** Start of TASK MATERIAL **
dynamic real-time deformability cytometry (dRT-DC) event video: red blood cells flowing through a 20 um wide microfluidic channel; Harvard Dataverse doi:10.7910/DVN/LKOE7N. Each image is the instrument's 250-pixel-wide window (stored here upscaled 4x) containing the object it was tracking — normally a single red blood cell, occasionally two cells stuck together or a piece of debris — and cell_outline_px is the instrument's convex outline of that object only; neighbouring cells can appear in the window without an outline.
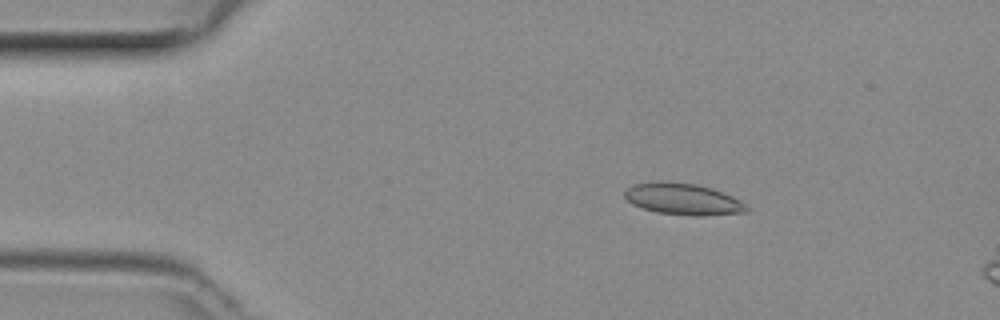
{"species": "common noctule bat (a hibernating species)", "species_latin": "Nyctalus noctula", "temperature_condition": "room temperature", "stored_images_in_passage": 10, "camera_frame_rate_fps": 3000, "um_per_image_px": 0.085, "animal": {"sex": "female", "body_mass_g": 29.2, "forearm_length_mm": 56.3}, "frame": {"image": 1, "passage_image": 5, "time_ms": 1.333, "image_size_px": [1000, 320], "cell_outline_px": [[748, 212], [656, 212], [632, 204], [624, 196], [624, 192], [632, 184], [696, 184], [712, 188], [732, 196], [740, 200], [748, 208]], "centroid_in_image_um": [58.01, 16.89], "position_along_channel_um": 27.0, "area_um2": 20.11}}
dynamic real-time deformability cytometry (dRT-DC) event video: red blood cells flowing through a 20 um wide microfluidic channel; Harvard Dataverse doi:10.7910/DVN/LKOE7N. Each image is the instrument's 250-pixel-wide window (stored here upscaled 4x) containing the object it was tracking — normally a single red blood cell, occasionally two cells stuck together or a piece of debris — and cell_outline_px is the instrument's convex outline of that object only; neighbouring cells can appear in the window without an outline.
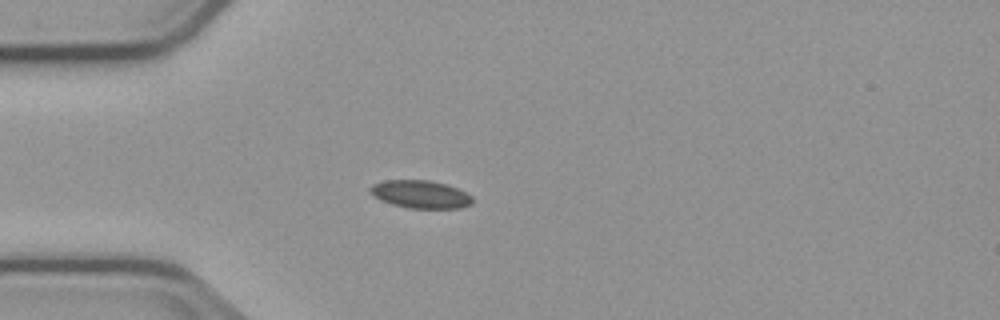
{"species": "common noctule bat (a hibernating species)", "species_latin": "Nyctalus noctula", "temperature_condition": "cold", "stored_images_in_passage": 4, "camera_frame_rate_fps": 3000, "um_per_image_px": 0.085, "animal": {"sex": "male", "body_mass_g": 23.1, "forearm_length_mm": 52.7}, "frame": {"image": 1, "passage_image": 4, "time_ms": 4.667, "image_size_px": [1000, 320], "cell_outline_px": [[472, 204], [460, 208], [408, 208], [392, 204], [380, 200], [372, 196], [368, 192], [368, 188], [372, 184], [384, 180], [428, 180], [444, 184], [456, 188], [472, 196]], "centroid_in_image_um": [35.67, 16.51], "position_along_channel_um": 49.3, "area_um2": 16.65}}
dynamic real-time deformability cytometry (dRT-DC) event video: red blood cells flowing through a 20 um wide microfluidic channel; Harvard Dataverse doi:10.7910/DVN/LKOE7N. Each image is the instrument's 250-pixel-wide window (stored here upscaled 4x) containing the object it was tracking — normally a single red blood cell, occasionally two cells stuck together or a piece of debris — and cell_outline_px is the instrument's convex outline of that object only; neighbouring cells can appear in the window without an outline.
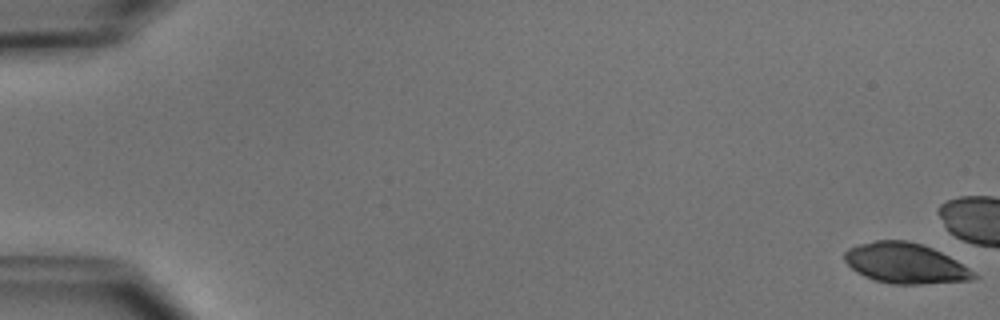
{"species": "common noctule bat (a hibernating species)", "species_latin": "Nyctalus noctula", "temperature_condition": "cold", "stored_images_in_passage": 7, "camera_frame_rate_fps": 3000, "um_per_image_px": 0.085, "animal": {"sex": "male", "body_mass_g": 15.6}, "frame": {"image": 1, "passage_image": 1, "time_ms": 0.0, "image_size_px": [1000, 320], "cell_outline_px": [[980, 276], [972, 280], [920, 284], [892, 284], [872, 280], [856, 272], [844, 260], [844, 252], [848, 248], [856, 244], [876, 240], [908, 240], [924, 244], [956, 260]], "centroid_in_image_um": [76.93, 22.37], "position_along_channel_um": 8.1, "area_um2": 30.58}}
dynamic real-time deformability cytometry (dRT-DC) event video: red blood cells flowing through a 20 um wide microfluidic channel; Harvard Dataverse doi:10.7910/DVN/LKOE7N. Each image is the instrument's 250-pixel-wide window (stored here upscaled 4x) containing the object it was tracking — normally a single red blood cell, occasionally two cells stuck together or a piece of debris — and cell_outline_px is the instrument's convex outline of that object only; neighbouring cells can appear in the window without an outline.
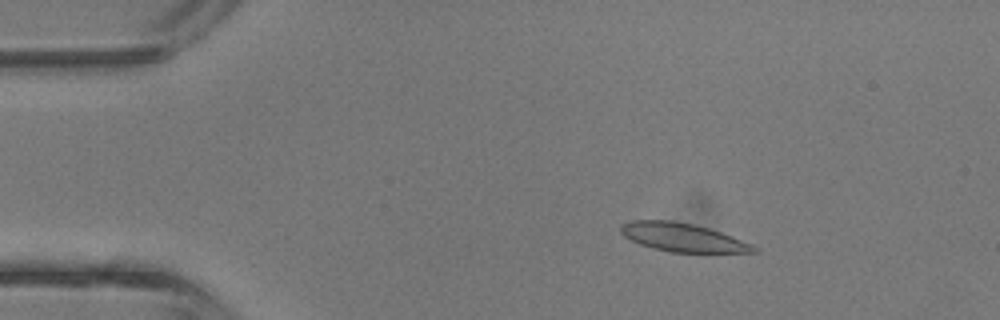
** End of TASK MATERIAL **
◆ **WHAT IS NEEDED**
Pictures in the records above are left out; print everything else exactly as written.

◆ **SOLUTION TO THIS PROBLEM**
dynamic real-time deformability cytometry (dRT-DC) event video: red blood cells flowing through a 20 um wide microfluidic channel; Harvard Dataverse doi:10.7910/DVN/LKOE7N. Each image is the instrument's 250-pixel-wide window (stored here upscaled 4x) containing the object it was tracking — normally a single red blood cell, occasionally two cells stuck together or a piece of debris — and cell_outline_px is the instrument's convex outline of that object only; neighbouring cells can appear in the window without an outline.
{"species": "common noctule bat (a hibernating species)", "species_latin": "Nyctalus noctula", "temperature_condition": "room temperature", "stored_images_in_passage": 10, "camera_frame_rate_fps": 3000, "um_per_image_px": 0.085, "animal": {"sex": "female", "body_mass_g": 29.2, "forearm_length_mm": 56.3}, "frame": {"image": 1, "passage_image": 5, "time_ms": 1.333, "image_size_px": [1000, 320], "cell_outline_px": [[748, 212], [656, 212], [632, 204], [624, 196], [624, 192], [632, 184], [696, 184], [712, 188], [732, 196], [740, 200], [748, 208]], "centroid_in_image_um": [58.01, 16.89], "position_along_channel_um": 27.0, "area_um2": 20.11}}
dynamic real-time deformability cytometry (dRT-DC) event video: red blood cells flowing through a 20 um wide microfluidic channel; Harvard Dataverse doi:10.7910/DVN/LKOE7N. Each image is the instrument's 250-pixel-wide window (stored here upscaled 4x) containing the object it was tracking — normally a single red blood cell, occasionally two cells stuck together or a piece of debris — and cell_outline_px is the instrument's convex outline of that object only; neighbouring cells can appear in the window without an outline.
{"species": "common noctule bat (a hibernating species)", "species_latin": "Nyctalus noctula", "temperature_condition": "cold", "stored_images_in_passage": 4, "camera_frame_rate_fps": 3000, "um_per_image_px": 0.085, "animal": {"sex": "male", "body_mass_g": 23.1, "forearm_length_mm": 52.7}, "frame": {"image": 1, "passage_image": 4, "time_ms": 4.667, "image_size_px": [1000, 320], "cell_outline_px": [[472, 204], [460, 208], [408, 208], [392, 204], [380, 200], [372, 196], [368, 192], [368, 188], [372, 184], [384, 180], [428, 180], [444, 184], [456, 188], [472, 196]], "centroid_in_image_um": [35.67, 16.51], "position_along_channel_um": 49.3, "area_um2": 16.65}}
dynamic real-time deformability cytometry (dRT-DC) event video: red blood cells flowing through a 20 um wide microfluidic channel; Harvard Dataverse doi:10.7910/DVN/LKOE7N. Each image is the instrument's 250-pixel-wide window (stored here upscaled 4x) containing the object it was tracking — normally a single red blood cell, occasionally two cells stuck together or a piece of debris — and cell_outline_px is the instrument's convex outline of that object only; neighbouring cells can appear in the window without an outline.
{"species": "common noctule bat (a hibernating species)", "species_latin": "Nyctalus noctula", "temperature_condition": "cold", "stored_images_in_passage": 7, "camera_frame_rate_fps": 3000, "um_per_image_px": 0.085, "animal": {"sex": "male", "body_mass_g": 15.6}, "frame": {"image": 1, "passage_image": 1, "time_ms": 0.0, "image_size_px": [1000, 320], "cell_outline_px": [[980, 276], [972, 280], [920, 284], [892, 284], [872, 280], [856, 272], [844, 260], [844, 252], [848, 248], [856, 244], [876, 240], [908, 240], [924, 244], [956, 260]], "centroid_in_image_um": [76.93, 22.37], "position_along_channel_um": 8.1, "area_um2": 30.58}}
dynamic real-time deformability cytometry (dRT-DC) event video: red blood cells flowing through a 20 um wide microfluidic channel; Harvard Dataverse doi:10.7910/DVN/LKOE7N. Each image is the instrument's 250-pixel-wide window (stored here upscaled 4x) containing the object it was tracking — normally a single red blood cell, occasionally two cells stuck together or a piece of debris — and cell_outline_px is the instrument's convex outline of that object only; neighbouring cells can appear in the window without an outline.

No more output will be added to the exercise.